Nolwenn Korbell a donné un concert devant 300 spectateurs au Glenmor

La chanteuse aux pieds agiles


Dimanche, Nolwenn Korbell est revenue pour un nouveau concert sur la scène de l'espace Glenmor, deux ans après le lancement de N'eo ket echu, son premier album édité chez Coop-Breizh. En compagnie de ses amis musiciens, la chanteuse bretonnante a séduit le public carhaisien, en donnant un nouvel aperçu de ses talents d'auteure et d'interprète désormais rodée au métier de la scène.

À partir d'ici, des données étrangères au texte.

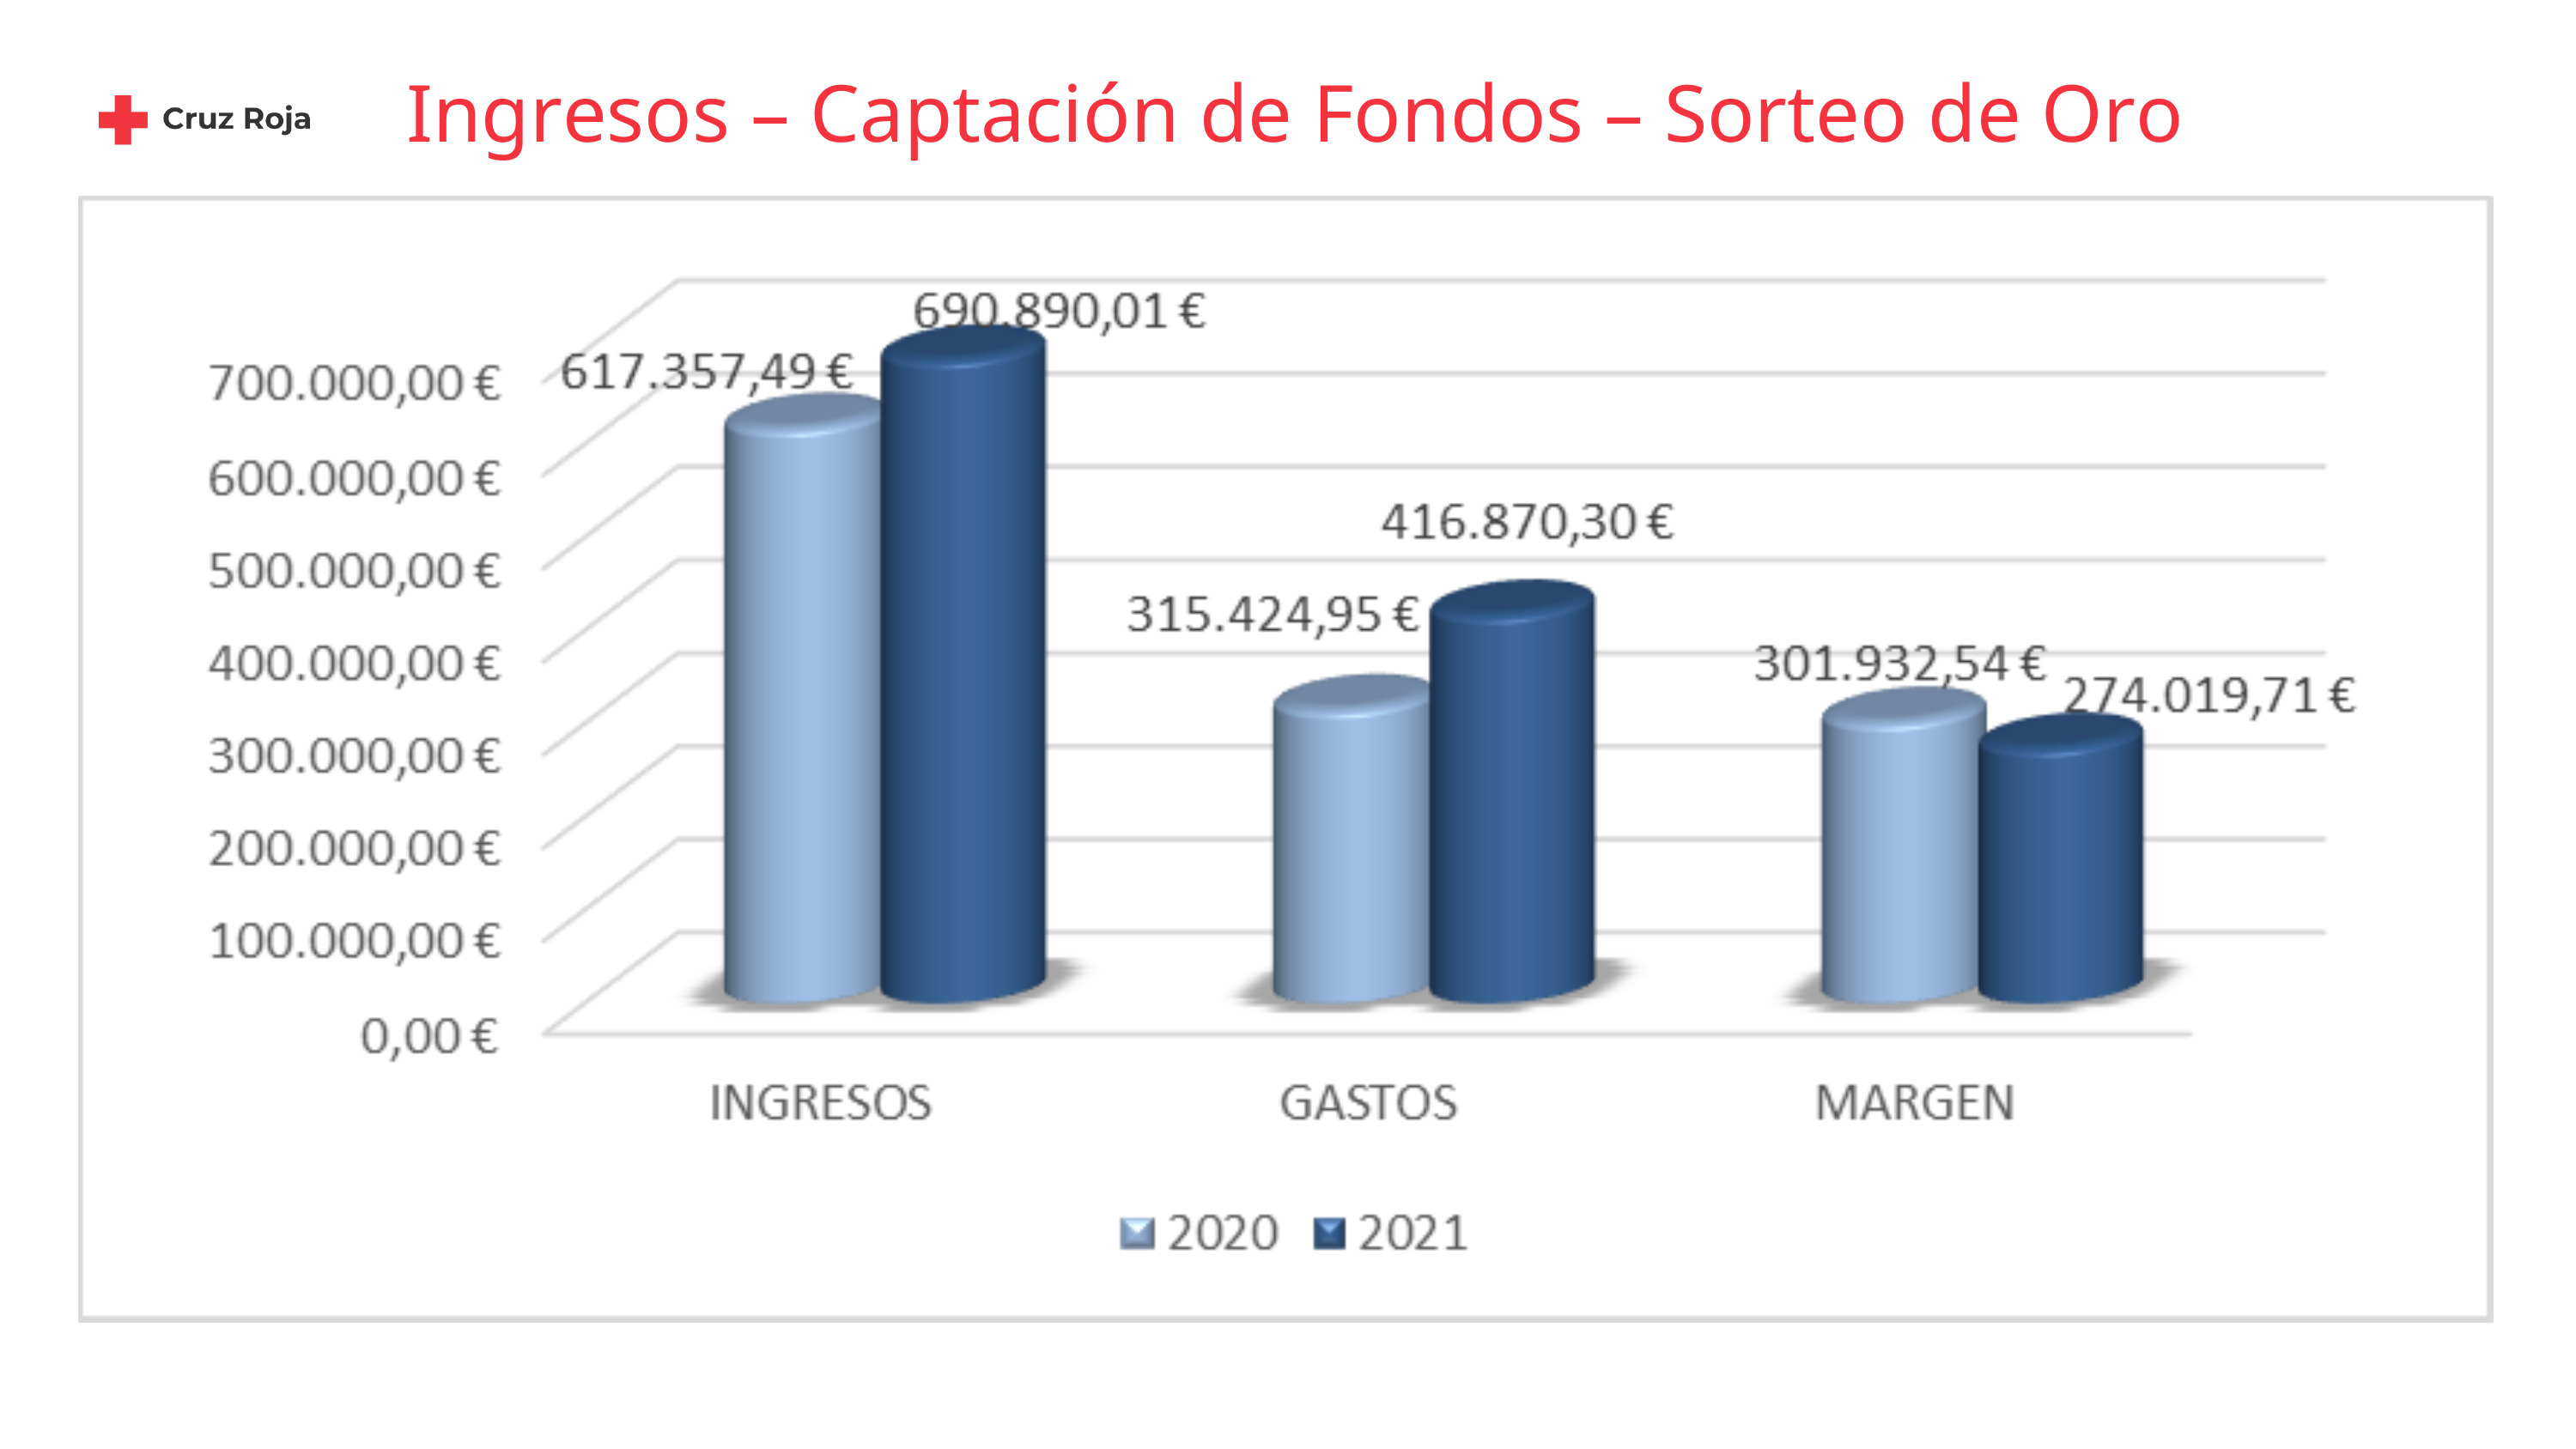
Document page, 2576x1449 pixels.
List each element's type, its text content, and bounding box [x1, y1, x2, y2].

picture [78, 196, 2494, 1323]
text_box Ingresos – Captación de Fondos – Sorteo de Oro [393, 75, 2501, 165]
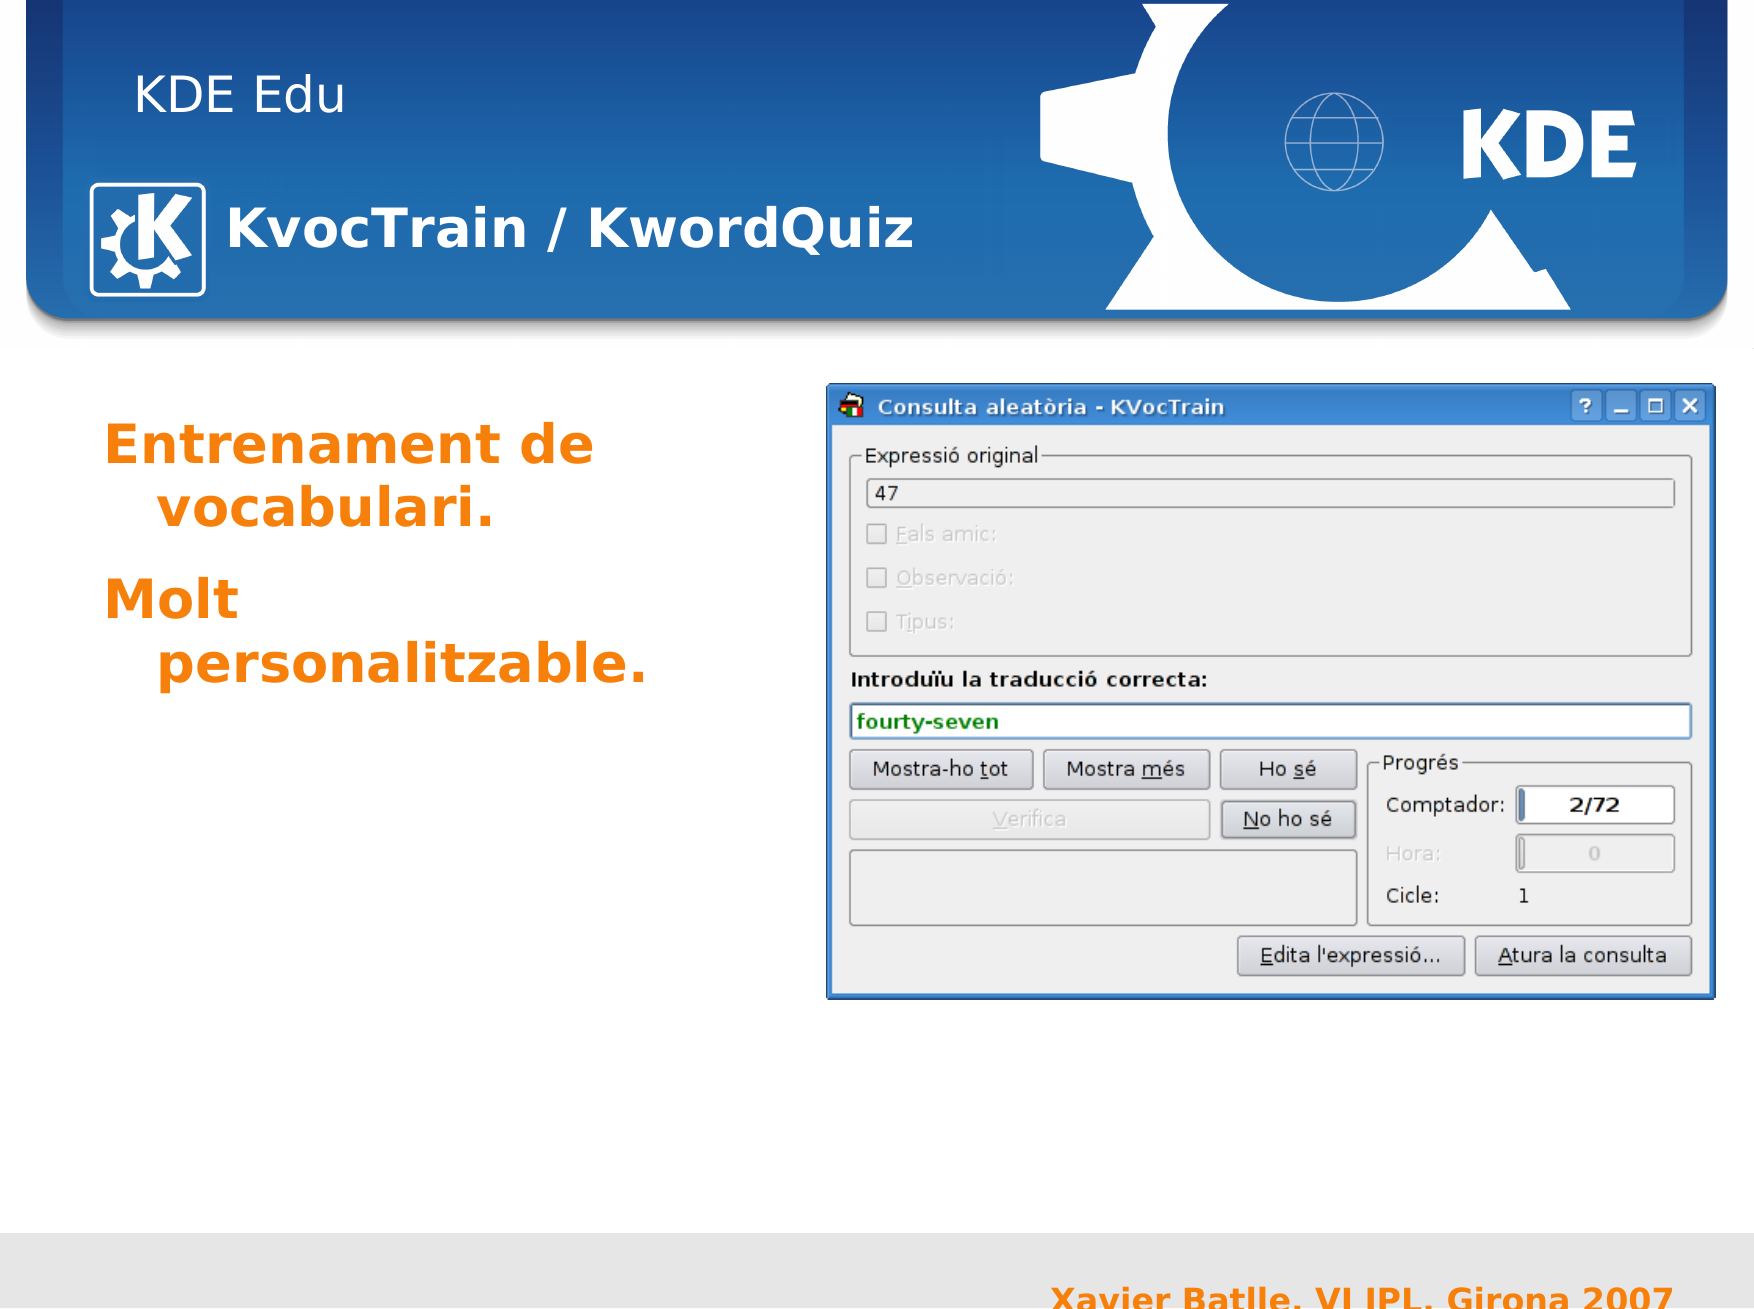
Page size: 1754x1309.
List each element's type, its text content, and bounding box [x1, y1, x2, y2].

picture [0, 0, 1754, 349]
list Entrenament de vocabulari. Molt personalitzable. [86, 413, 709, 1150]
picture [826, 383, 1716, 1000]
title KvocTrain / KwordQuiz [225, 194, 1126, 264]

Sa chevelure blonde inondée de lumière tombe en cascade sur ses épaules. «Ha padal, 'peus ket sellet deusouton, Ha padal, 'peus ket gwel' ac'hanon. Et pourtant tu ne m'as pas regardée, et pourtant tu ne m'as pas vue», lance, avec force, Nolwenn Korbell, du haut de sa silhouette tout de noir vêtue . «Quand on aime sans être aimé en retour, ça fait mal», explique-t-elle, égale- ment, en français, au détour de ce refrain d'amour déçu souligné par la basse décidée de Tangi Le Doré.

«Mont a ra mat, tud eus Karaez ? Comment allez-vous, gens de Carhaix ?», demande la chanteuse, en breton, visiblement ravie d'être à nouveau au contact de son public sur la scène de l'espace Glenmor. «A-benn dimerc'her e yin d'ar foar. Ha me 'breno ur gwazig. Bouch ha flour a ray ma gwazig. Mercredi, j'irai à la foire, et je m'achèterai un homme qui me fera bisous et caresses», chante-t-elle, aussi, avec la chanson de la fille qui n'avait rien, une petite ritournelle obsédante aux allures de comptine enfantine.


Nolwenn Korbell a chanté, dimanche, devant un public carhaisien conquis par ses qualités d'interprète et la finesse des arrangements de Frédérique Lory et Tangi Le Doré.

Au glockenspiel, sorte de grand xylophone au son puissant et timbré, Huggo Le Hénan donne de mystérieuses sonorités métalliques au décompte des jours égrené par Nolwenn Korbell. «Ar Capten yn crio, drop fap o'r hen fyd, et le capitaine pleurait sur la carte du vieux monde», lance-t-elle, en langue galloise, avec cette complainte d'adieu douloureux au pays que l'on aime.

Fête tzigane

Jouant sur des climats mélodiques contrastés et des histoires au goût de gwerz tragique, l'artiste s'élance également sur les traces de 3 jeunes filles parties au pardon de la Trinité. «Spontus !», s'écrie-t-elle, à propos de ce fait divers sanglant de la chronique locale bretonne.

D'une chanson en hommage à sa grand-mère bretonnante, Nolwenn Korbell passe d'un pied agile aux refrains évoquant ces petites croyances quotidiennes, qui aident à tenir bon sans savoir toujours où l'on va. «Où mes pieds, où ma bouche et ma tête me mèneront-ils ?», s'interroge-t-elle, quand les arrangements tissés par la pianiste Frédérique Lory prennent soudain des airs colorés de fête tzigane sur Termaji, une de ses nouvelles chansons.

«Kousk ma mabig. Dors mon fils», sussure-t-elle, également, alors qu'un crépus- cule de théâtre glisse doucement sur ses épaules et que le piano se fait plus câlin. D'une voix cristalline, en ultime rappel lancé a cappella, Nolwenn Korbell subjugue les spectateurs avec «Dafydd y garreg wen, David la pierre blanche», une magnifique mélodie galloise du 17e siècle, arrangée, en son temps, par le compositeur Benjamin Britten.

A l'issue de son concert, Nolwenn Korbell a sacrifié au rituel de la dédicace des affiches et des cédés tendus par ses admirateurs.

Et devant l'énergie d'une chanteuse déployant le savoir faire scénique d'une Kate Bush des grands jours, on se prend à rêver, soudainement, d'une Nolwenn Korbell en tête d'affiche de la première comédie musicale en langue bretonne.

Jean-Pierre Bénard

Chronique du concert donné par Nolwenn Korbell, le dimanche 13 novembre 2005 à l'Espace Glenmor de Carhaix, (Finistère).